Le conseiller Louis-Philippe Mayrand n'était pas candidat alors que Raymonde Carpentier-Marois et Jacques Chantigny, ont été défaits. Pour sa part, Céline Deslauriers qui a tenté sa chance à la mairie contre M. Rochon, ne siégera plus au conseil municipal. M. Rochon l'a emporté avec 979 voix, contre, 406 pour Mme Deslauriers et 87 pour M. Paul Bertrand.
Les nouveaux venus sont Daniel-Luc Tremblay, Éric Éthier (élu sans opposition), Jocelyne Johnston, Michael Gainsford et Claude Blais. M. Bernard Caron a été réélu sans opposition.

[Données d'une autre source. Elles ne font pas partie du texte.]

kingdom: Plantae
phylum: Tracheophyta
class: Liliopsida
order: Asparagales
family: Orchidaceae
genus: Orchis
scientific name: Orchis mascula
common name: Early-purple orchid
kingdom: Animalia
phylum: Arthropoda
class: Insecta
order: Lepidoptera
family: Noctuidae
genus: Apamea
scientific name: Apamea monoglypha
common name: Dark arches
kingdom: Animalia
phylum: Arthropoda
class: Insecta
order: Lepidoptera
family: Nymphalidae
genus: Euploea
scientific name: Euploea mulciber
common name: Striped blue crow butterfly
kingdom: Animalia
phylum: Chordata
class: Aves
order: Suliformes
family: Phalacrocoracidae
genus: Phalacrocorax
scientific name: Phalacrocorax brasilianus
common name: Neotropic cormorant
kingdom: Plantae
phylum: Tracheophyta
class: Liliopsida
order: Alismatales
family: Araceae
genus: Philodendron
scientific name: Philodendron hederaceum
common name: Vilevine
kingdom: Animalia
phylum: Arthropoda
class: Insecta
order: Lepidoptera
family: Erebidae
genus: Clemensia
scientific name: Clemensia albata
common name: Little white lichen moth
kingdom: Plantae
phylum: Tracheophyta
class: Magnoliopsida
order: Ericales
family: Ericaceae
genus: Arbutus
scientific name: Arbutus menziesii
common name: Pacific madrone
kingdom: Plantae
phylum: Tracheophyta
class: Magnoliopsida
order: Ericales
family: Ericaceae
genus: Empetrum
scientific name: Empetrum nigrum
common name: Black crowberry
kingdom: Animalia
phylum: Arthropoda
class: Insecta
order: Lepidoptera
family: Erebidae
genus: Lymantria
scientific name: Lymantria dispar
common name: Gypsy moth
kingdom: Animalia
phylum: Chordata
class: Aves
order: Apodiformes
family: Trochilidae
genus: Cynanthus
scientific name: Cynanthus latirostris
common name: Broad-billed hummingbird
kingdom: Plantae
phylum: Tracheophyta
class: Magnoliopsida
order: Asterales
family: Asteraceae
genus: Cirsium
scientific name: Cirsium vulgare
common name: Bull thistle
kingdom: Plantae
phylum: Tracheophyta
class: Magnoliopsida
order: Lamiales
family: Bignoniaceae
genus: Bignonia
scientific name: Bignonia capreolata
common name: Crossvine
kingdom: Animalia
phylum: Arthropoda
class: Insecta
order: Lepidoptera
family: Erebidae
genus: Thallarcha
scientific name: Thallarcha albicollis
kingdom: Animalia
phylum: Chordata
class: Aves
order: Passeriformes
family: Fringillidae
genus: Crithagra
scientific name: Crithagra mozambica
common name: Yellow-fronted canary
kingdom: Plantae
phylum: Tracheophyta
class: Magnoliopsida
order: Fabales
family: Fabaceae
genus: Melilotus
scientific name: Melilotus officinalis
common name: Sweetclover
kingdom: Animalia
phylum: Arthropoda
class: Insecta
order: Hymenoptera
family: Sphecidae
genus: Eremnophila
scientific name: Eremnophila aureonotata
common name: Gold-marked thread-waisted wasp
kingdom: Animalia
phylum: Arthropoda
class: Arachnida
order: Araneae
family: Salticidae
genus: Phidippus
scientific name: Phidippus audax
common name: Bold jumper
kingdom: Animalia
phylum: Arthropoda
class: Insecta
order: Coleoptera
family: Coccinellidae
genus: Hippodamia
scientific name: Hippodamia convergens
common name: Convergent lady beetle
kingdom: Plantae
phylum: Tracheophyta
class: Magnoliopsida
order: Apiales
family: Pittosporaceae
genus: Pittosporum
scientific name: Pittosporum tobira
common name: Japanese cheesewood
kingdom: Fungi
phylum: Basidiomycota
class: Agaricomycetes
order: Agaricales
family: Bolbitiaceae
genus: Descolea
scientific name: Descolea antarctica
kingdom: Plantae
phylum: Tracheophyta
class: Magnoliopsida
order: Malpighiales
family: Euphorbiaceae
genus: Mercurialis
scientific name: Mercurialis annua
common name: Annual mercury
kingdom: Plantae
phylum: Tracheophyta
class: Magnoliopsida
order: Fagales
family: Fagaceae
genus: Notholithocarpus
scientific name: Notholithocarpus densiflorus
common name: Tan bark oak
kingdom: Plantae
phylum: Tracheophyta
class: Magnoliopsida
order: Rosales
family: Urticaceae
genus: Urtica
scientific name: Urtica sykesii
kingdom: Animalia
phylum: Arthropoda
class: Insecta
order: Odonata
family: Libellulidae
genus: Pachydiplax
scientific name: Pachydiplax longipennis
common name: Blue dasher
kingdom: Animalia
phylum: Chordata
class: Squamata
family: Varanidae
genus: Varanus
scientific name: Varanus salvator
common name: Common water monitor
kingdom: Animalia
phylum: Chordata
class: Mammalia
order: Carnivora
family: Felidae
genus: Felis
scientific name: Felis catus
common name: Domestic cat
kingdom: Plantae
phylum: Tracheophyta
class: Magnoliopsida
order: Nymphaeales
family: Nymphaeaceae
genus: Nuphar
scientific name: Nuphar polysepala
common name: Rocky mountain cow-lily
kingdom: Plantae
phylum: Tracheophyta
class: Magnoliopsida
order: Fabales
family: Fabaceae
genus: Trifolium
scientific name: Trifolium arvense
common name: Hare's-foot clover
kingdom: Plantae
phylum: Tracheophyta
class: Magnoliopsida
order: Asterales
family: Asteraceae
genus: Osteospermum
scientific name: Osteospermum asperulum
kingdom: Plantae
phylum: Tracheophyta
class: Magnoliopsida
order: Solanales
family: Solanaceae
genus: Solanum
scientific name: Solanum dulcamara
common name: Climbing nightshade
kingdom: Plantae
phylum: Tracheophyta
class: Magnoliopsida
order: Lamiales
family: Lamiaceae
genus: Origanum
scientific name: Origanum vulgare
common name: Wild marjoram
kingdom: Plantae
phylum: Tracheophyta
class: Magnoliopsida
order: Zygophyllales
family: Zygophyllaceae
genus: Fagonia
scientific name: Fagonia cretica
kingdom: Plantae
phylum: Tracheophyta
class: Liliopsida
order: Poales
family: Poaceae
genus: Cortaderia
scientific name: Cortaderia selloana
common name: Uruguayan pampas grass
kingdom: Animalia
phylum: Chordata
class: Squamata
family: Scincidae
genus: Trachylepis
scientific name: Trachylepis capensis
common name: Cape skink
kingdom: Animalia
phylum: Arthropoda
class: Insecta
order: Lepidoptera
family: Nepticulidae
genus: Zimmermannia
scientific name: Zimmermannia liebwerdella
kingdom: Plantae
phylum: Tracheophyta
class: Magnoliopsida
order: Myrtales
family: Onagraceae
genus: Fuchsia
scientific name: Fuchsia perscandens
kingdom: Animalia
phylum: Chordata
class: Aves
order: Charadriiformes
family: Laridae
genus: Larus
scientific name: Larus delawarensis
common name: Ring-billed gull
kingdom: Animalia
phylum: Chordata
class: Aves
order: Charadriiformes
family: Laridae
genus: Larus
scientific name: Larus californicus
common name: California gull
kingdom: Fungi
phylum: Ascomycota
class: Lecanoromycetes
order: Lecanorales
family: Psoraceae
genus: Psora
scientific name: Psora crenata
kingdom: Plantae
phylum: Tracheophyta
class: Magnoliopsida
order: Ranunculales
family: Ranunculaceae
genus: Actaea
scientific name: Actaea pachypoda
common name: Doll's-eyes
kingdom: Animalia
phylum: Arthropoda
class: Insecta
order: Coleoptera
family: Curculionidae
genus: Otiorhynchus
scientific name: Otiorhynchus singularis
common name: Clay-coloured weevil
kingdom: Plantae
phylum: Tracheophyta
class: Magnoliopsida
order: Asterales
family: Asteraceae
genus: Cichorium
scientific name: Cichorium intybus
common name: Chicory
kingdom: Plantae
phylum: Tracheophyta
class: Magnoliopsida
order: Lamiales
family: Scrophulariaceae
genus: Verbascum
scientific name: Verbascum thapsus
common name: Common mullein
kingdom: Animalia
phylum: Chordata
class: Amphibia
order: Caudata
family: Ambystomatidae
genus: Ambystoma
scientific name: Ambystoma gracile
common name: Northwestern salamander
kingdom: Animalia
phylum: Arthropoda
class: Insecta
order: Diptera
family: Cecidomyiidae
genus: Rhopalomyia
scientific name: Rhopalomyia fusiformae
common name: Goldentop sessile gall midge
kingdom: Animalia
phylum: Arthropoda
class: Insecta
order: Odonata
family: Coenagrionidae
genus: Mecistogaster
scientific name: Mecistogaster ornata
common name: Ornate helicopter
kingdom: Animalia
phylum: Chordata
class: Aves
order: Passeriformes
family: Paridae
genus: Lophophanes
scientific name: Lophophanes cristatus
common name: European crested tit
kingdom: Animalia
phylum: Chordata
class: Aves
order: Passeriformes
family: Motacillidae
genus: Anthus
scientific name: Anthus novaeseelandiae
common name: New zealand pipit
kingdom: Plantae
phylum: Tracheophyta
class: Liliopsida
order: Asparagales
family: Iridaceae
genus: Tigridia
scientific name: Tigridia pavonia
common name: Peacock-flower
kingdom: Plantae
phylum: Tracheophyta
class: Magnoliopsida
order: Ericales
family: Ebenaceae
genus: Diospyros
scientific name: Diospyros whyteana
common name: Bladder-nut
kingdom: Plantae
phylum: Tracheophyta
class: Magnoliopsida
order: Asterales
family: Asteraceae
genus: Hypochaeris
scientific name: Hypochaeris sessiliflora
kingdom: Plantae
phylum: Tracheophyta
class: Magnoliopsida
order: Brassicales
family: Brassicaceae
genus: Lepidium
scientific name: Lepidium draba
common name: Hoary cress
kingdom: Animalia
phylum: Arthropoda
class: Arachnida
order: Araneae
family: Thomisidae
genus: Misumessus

À Grand-Remous, la seule municipalité de l'Outaouais à avoir des partis politiques municipaux, le parti de M. Yvon Quevillon, Défi-Progrès de Grand-Remous, a tout balayé sur son passage. Le maire sortant, Gérard Coulombe et son parti, Ensemble pour l'avenir, a subi une défaite cuisante.
Nouveaux maires
Parmi les nouveaux maires élus dimanche, on retrouve aussi Denis Charron à Aumond, Alain Fortin à Montcerf-Lytton, Morris O'Connor à Low et Ota Hora, à Kazabazua. À Cayamant, Pierre Pedro Chartrand l'a emporté avec 285 votes alors qu'Yves Lamarche a obtenu 165 votes (et non 615 comme nous l'avons écrit en page 11 du Droit de lundi). Réjean Cretes a recueilli 54 votes et Suzanne Mc Millan, 40.
Parmi les nouveaux élus, on compte également le maire de Denholm, Pierre Nelson Renaud, élu sans opposition, comme tout le conseil de cette municipalité voisine de Val-des-Monts.
L'élection fut plus tranquille à Maniwaki, où le maire Robert Coulombe n'avait pas d'adversaire et cinq conseillers ont été réélus. Elle a été marquée par le retour de l'ancien conseiller, Louis-André Hubert.
La Municipalité régionale de comté (MRC) Vallée-de-la-Gatineau est l'une des seules à élire son préfet au suffrage universel. Mais, cette année, M. Pierre Rondeau a été élu sans opposition. Il devra composer avec un conseil des maires où siégeront neuf nouveaux élus.